The best way to tackle many of our modern problems and all the inventions that are being held back from human civilization because of a failed way to embrace a proper philosophy is the reason I created the character of Cliffhanger to fight crime and a world hell-bent on internal personal destruction. The characters in my Cliffhanger stories come directly from my past which is vibrant and full of color in a way that is unique. Really the lessons I learned living life so recklessly on the edge in my late teens and twenties has given me an insight into things that I haven’t been able to find in any books or stories that I have ever read. For me it goes back to that woman in Indian Hill who had it all—a wonderful home in an exclusive community, all her bills paid into the future for a hundred lifetimes of excess lifestyle, a beautiful pool in the back with a pool house larger and better furnished than most wealthy people’s homes, and a husband who liked her enough to marry and at least keep her from having to work for an employer. She had the adoration of the Cincinnati media and could call up some of the wealthiest people in the country any time she wanted. But she wasn’t happy—and her husband wasn’t either. They had lost their edge to life—the very thing that made them fall in love with life, and made them rich in the first place. They lost as they tried to secure their holdings with political maneuvers that took their fortune and placed it on the safe bets—thus destroying them as people.

For many years thereafter a friend of mine and I worked as part of his tree trimming business. We would climb trees and remove them from dangerous precipices on the property of many wealthy people. The men were always the same no matter where we went, and the women all had that hunger in their eyes for some needed adventure. During their climb for wealth they had lost something—that edge some sports teams have when they have a lead late in the game, then start playing it safe to protect it. More often than not they shockingly lose the game in the final seconds. The reason for that behavior became an obsession of mine.

I could now in my life become one of those people—but I avoid it like the plague. At a stop light just this week the temperature was 32 degrees outside and it was pouring rain at 6 AM. I was on my motorcycle as usual, my tires were bald from a hard winter of everyday driving, and the bike nearly slid to every stop I made. A guy pulls up to me at a stop light and yells, “F**kin’ ride hard man! You rock! Livin’ the dream!” He was of course referring to a middle-aged man riding a motorcycle on bald tires in near freezing conditions in a pouring rainstorm during early morning rush hour traffic. He desired himself to be out in the danger of life with me, but likely he was taught at some time in his past not to do things like that for fear of his own safety. Instead he takes other chances against life itself, like drinking too much, having relationships with other people who are dangerous and unhealthy and approaching safety in his life with a passive-aggressive rebellion they think nobody notices—like getting a tattoo where they think nobody can see.
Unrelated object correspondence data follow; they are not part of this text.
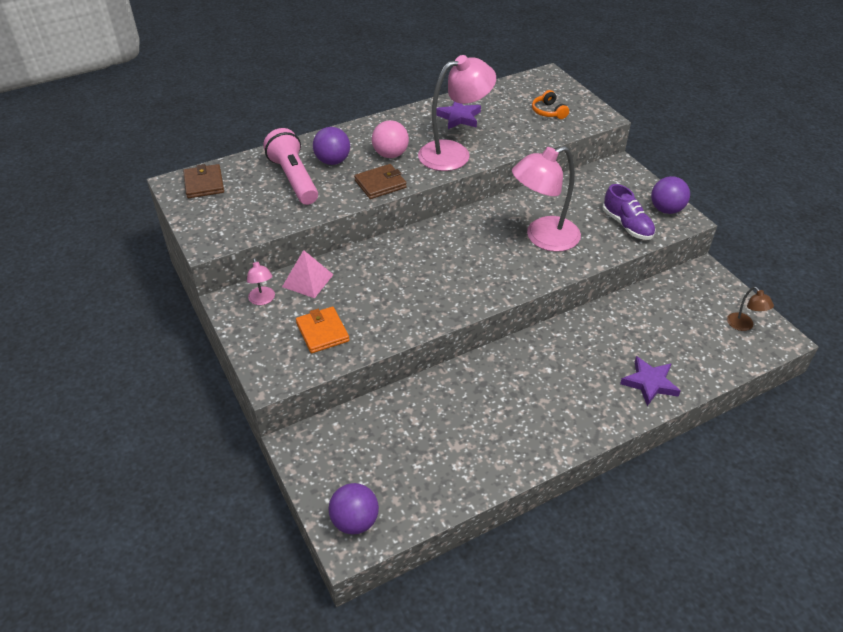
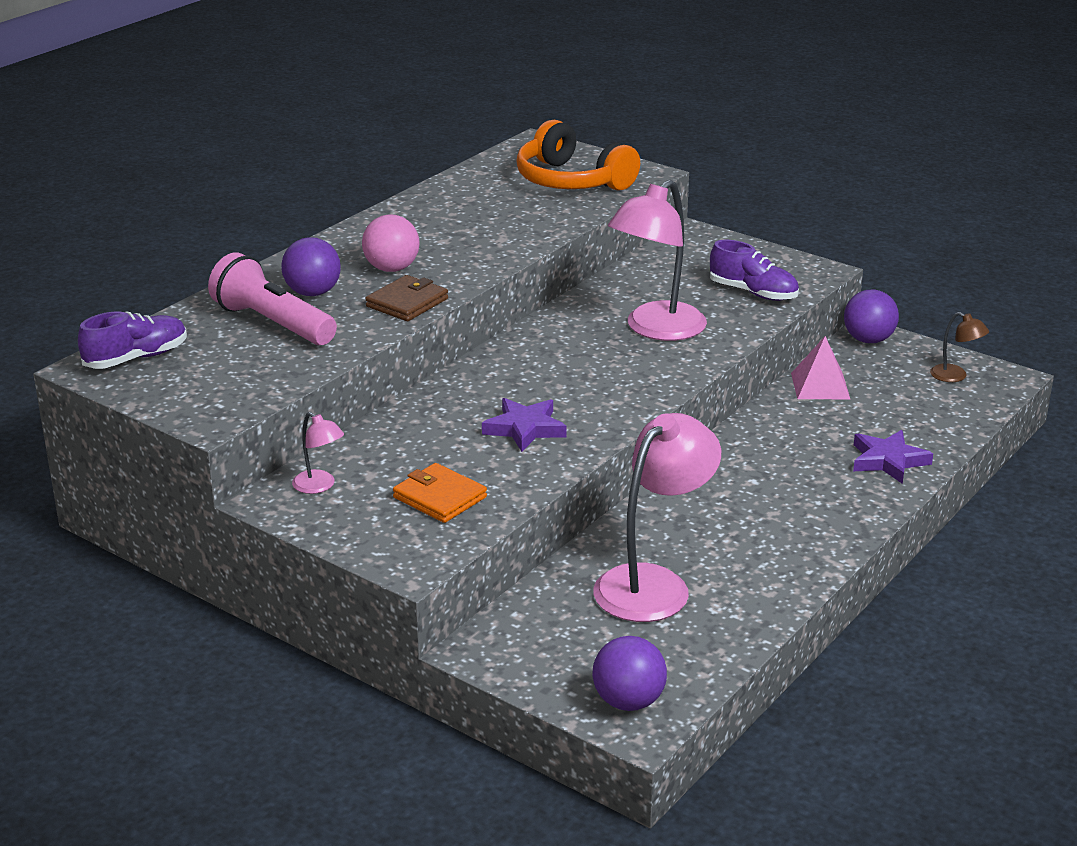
camera: 25 degrees left, 15 degrees down
brown wallet [183,164,224,198] -> purple shoe [78,311,187,369]
pink pyramid [282,250,333,298] -> pink pyramid moved to [791,336,850,399]
pink lamp [418,55,496,171] -> pink lamp moved to [593,413,721,622]
purple star [437,102,481,129] -> purple star moved to [482,398,567,452]
orange headphones [532,90,569,119] -> orange headphones [516,120,640,190], size x2.11
purple ball [651,176,690,214] -> purple ball moved to [844,290,899,343]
Like the heroes from the movie Island at the Top of the World I have discovered in people something they don’t know much about themselves—perhaps not to the degree that I feel it—but most people do. There is a deep child-like yearning for adventure—for cliffhangers in their life where each day is a new one, and they never know what might happen. I am most happy in those conditions. I love the fire and I seek to stand right in the middle of it wherever it’s at. Because within it there is a boon to society that lives out on the edge, over the cliff—and often you have to hang over and extend yourself to reach it. So I invented Cliffhanger as a character to explore those boons. It is my hope that people who find their lives too safe and un-tempered in the fires of life will get what they need through my Cliffhanger stories. The safest way to bring people the needed danger their lives demand is through a character that is as fearless as anything ever put to print. But for those stories to have validity, they have to come from something tangible, and in the case of Cliffhanger—it does—a life lived hard and without a single day of reflection into something safer.